Question

I have been reading about memory mapped files which allows file to be shared across multiple processes.

Every process (32 bit to be specific) has 4GB of private address space which is divided into 2GB of user mode address space and 2GB reserved for kernel as described here by Eric Lippert. User mode address space is private to each process and can't be modified by other process.

So, does that mean MMF's are mapped into kernel mode address space since it's shared across all processes?

I have searched a lot about MMF where it gets mapped but could not locate any resource stating that. So, posting question here if my assumption is right or I am missing something here? Any resource to MSDN would be good as well.

Was it helpful?

Solution

Memory mapped files are mapped into user-mode address space.

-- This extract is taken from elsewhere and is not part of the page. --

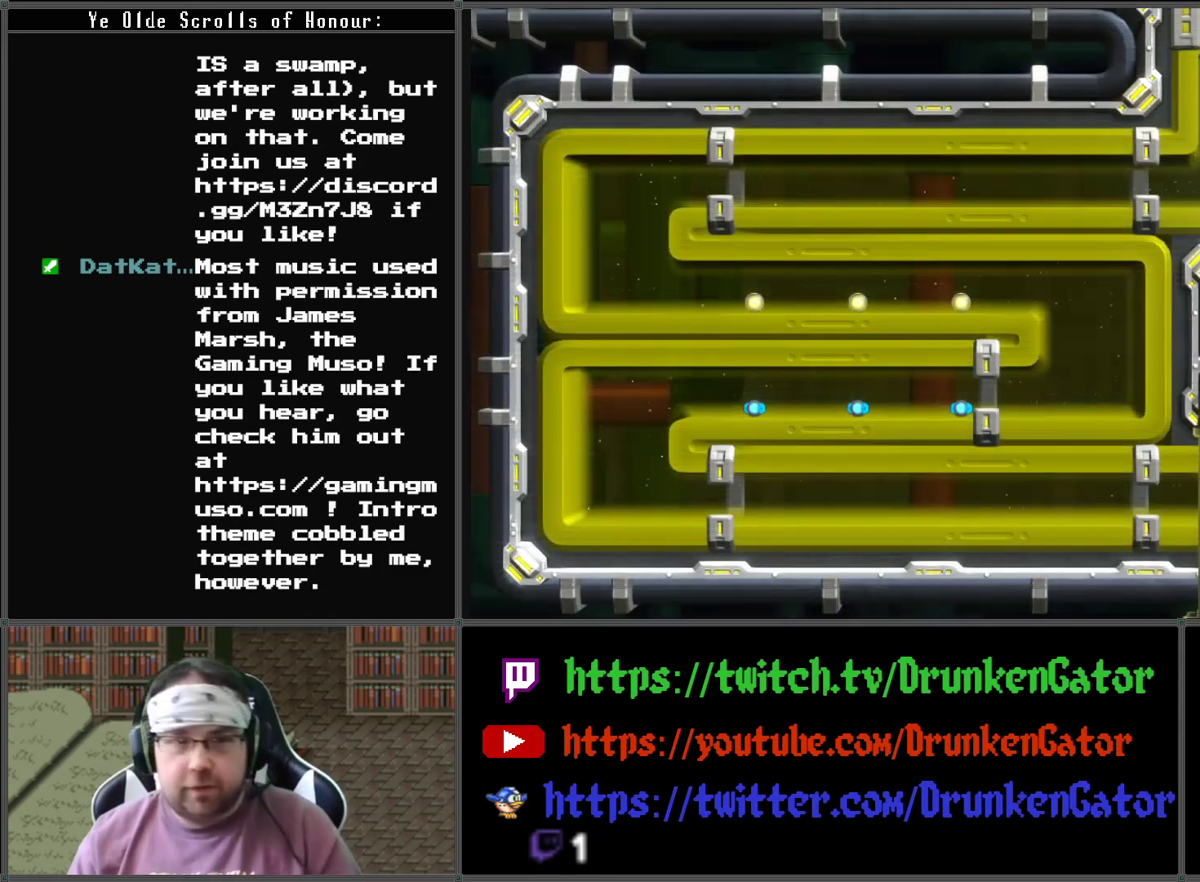
{"buttons": ["DPAD_DOWN", "DPAD_LEFT"], "left_stick": "center", "right_stick": "center", "events": [[100, "DPAD_LEFT", "down"], [467, "DPAD_DOWN", "down"]]}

Think about it this way. Suppose you have a 4K file that is memory-mapped into two processes. This simply means that the one storage page on disk is associated with a particular page of virtual address space in each of two processes.

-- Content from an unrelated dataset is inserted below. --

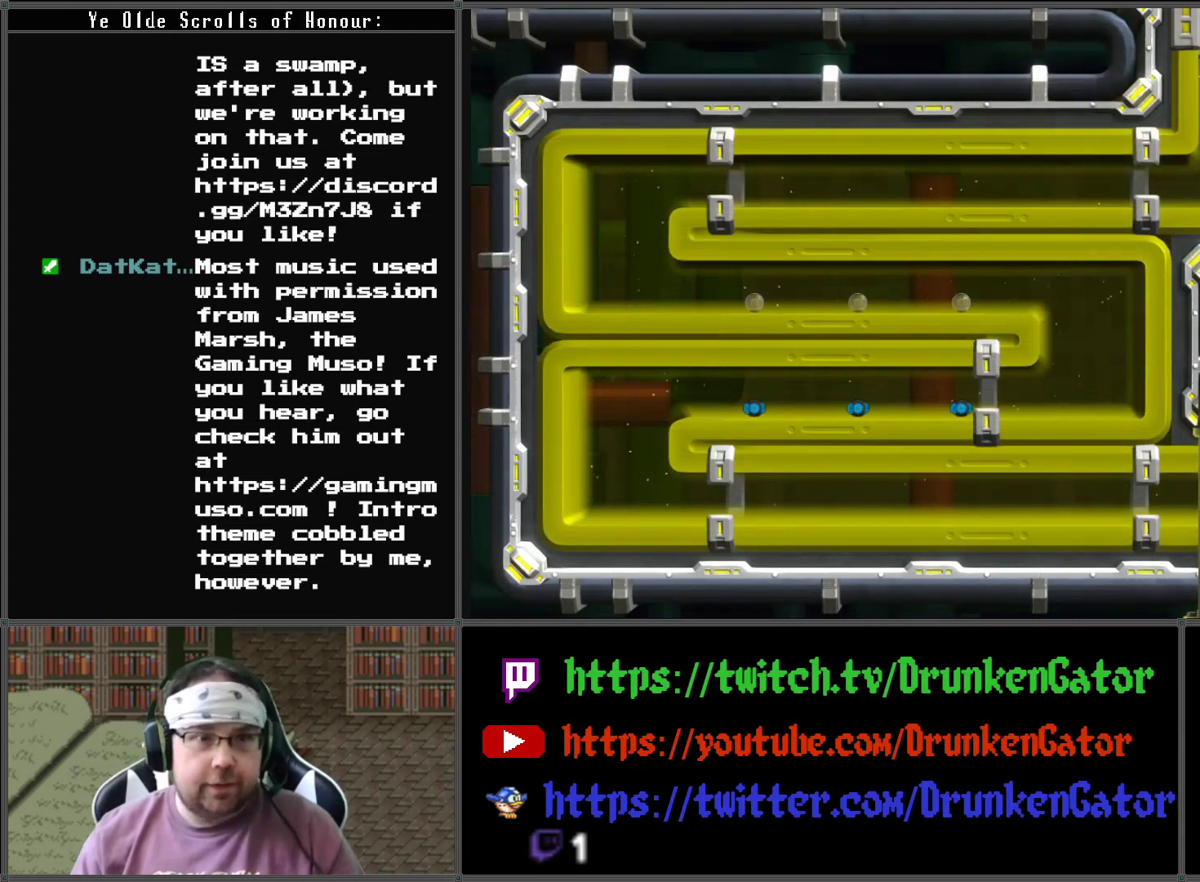
{"buttons": ["A", "DPAD_DOWN", "DPAD_LEFT"], "left_stick": "center", "right_stick": "center", "events": [[433, "A", "down"]]}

Diagram 3 on this page might help:

http://msdn.microsoft.com/en-us/library/ms810613.aspx

OTHER TIPS

A process does not have access to kernel address space. To a process the upper 2GB are just inaccessible for a reason unknown to it.

Memory mappings go into the user-mode portion of the address space.

Thanks to virtual memory hardware, physical pages can be present in multiple processes.

Private memory is not shared although all of it sits in the user-mode address range. Memory mappings are treated specially by the kernel. it instructs the hardware to make the physical pages available to multiple processes. Private memory is really a special case where the pages just happen to be mapped into one process only. The hardware doesn't care. In fact, you can have the same page mapped multiple times into the same process if you want.